Gruppe mit Prangerwirkung

Rechtsanwalt Thomas Stadler meint: Nein. Als Amtsträger sei Adam dem Verhältnismäßigkeitsgrundsatz verpflichtet, schreibt der IT-Anwalt in seinem Blog. "Die Eröffnung einer Facebookgruppe in der geschilderten Art und Weise entfaltet faktisch eine öffentliche Prangerwirkung zu Lasten des betroffenen Bürgers. Man wird dieses Verhalten deshalb als (Grund-)Rechtsverletzung durch den Landrat bewerten können." Auch Rechtsanwalt Arno Lampmann kritisiert in einem Beitrag die Facebook-Aktion des Landrats, zumal es zweifelhaft sei, ob Adams "halbherziges Zurückrudern genügt, um das geschehene Unrecht wiedergutzumachen".

Denn Michael Adam änderte zwar am Wochenende "auf vielfachen Wunsch" den Namen der Facebookgruppe in "Leserbrief-Diskussionsforum Landkreis Regen". Die Gruppe solle "allgemein dazu dienen, über Leserbriefe zu diskutieren und deren Inhalte - und Motive - kritisch zu hinterfragen, da manche Zeitungsredaktionen Reaktionen auf Leserbriefe nicht zulassen". Er wirft Helmut G. allerdings weiterhin vor, "in Leserbriefen wiederholt Unwahrheiten" über seine Person verbreitet zu haben und sich als "Mobbing-Opfer" zu inszenieren. "Was mich persönlich sehr stört, ist dass Herr G. leidenschaftlich gerne austeilt, selbst aber weder einstecken kann, noch seine Argumente jemals einer kritischen Betrachtung unterziehen muss", schreibt Adam. Er habe Herrn G. aber zu keiner Zeit gemobbt.

- **Gelesenes anwenden**:
1. Übersetze diesen Satz aus dem Text über die Facebookgruppe des Landrats ins Englische: "Er habe Herrn G. aber zu keiner Zeit gemobbt."
2. Setze den Text über die Facebookgruppe des Landrats nach seinem letzten Satz mit ein paar eigenen Sätzen fort.

- **Erfasste Daten**:
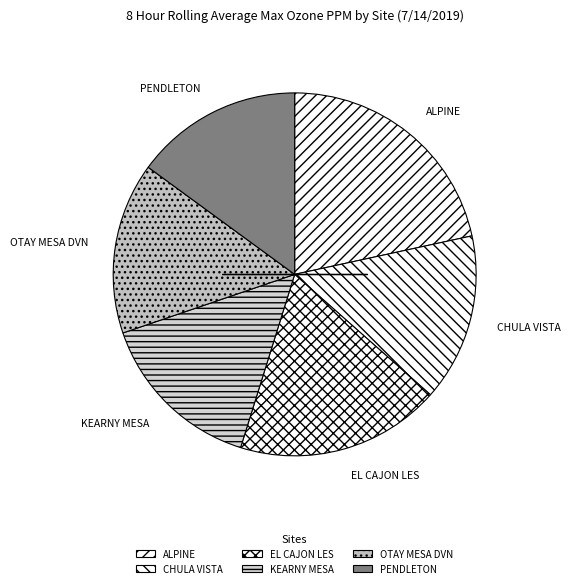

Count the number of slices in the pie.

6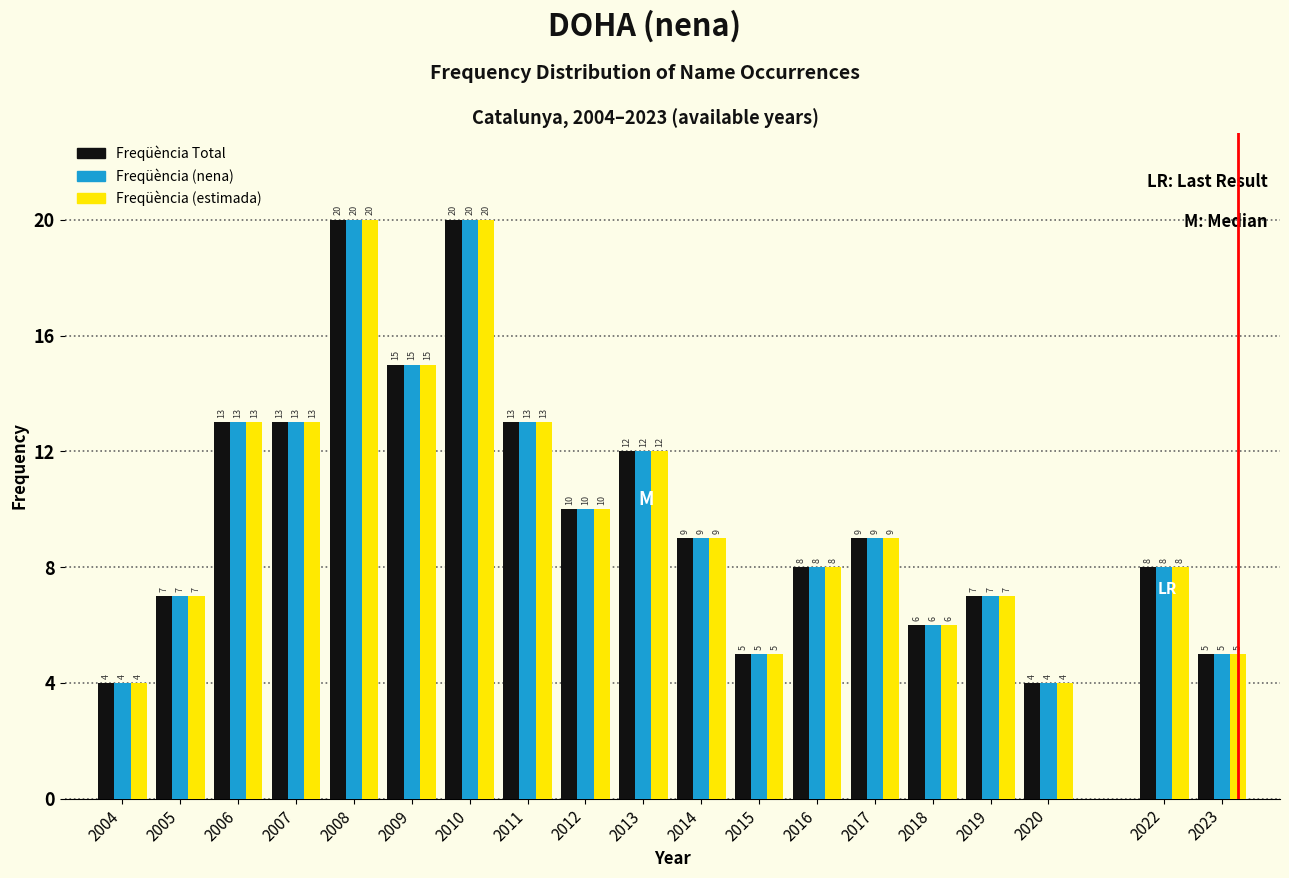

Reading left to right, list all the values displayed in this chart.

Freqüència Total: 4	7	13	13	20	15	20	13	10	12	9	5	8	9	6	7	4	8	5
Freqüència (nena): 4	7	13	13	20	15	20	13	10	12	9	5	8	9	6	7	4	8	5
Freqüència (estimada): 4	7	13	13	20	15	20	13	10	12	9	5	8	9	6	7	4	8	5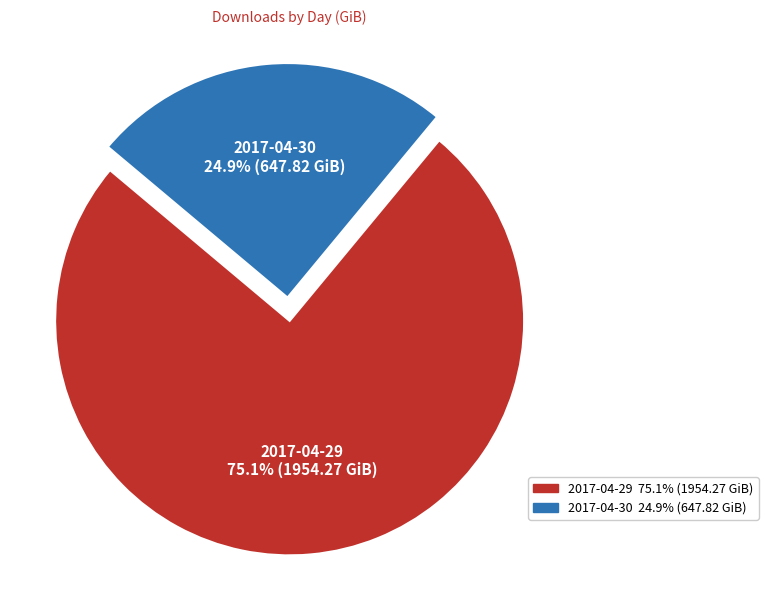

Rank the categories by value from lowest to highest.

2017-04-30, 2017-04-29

- **Antworten im Überblick**:
1. He said, however, that he had at no time bullied Mr. G.

2.
Helmut G. sagte der Passauer Neuen Presse, er habe die Entwicklungen im Internet verfolgt und freue sich über die Solidarität, die ihm dort entgegen gebracht werde. Mit der Umbenennung der Gruppe sei das Thema für ihn erledigt. Er bezweifle allerdings den Sinn einer Gruppe, die über Leserbriefe und deren Schreiber diskutiert. "Man sollte doch froh sein, dass sich Bürger an der öffentlichen Diskussion beteiligen und ihre Meinung sagen", erklärte G. der Zeitung. Auf eine Anfrage von stern.de reagierte Adam am Montag nicht. Den Namen der Gruppe änderte er am Montagmittag noch einmal in "Kommunalpolitik-Diskussionsforum Landkreis Regen".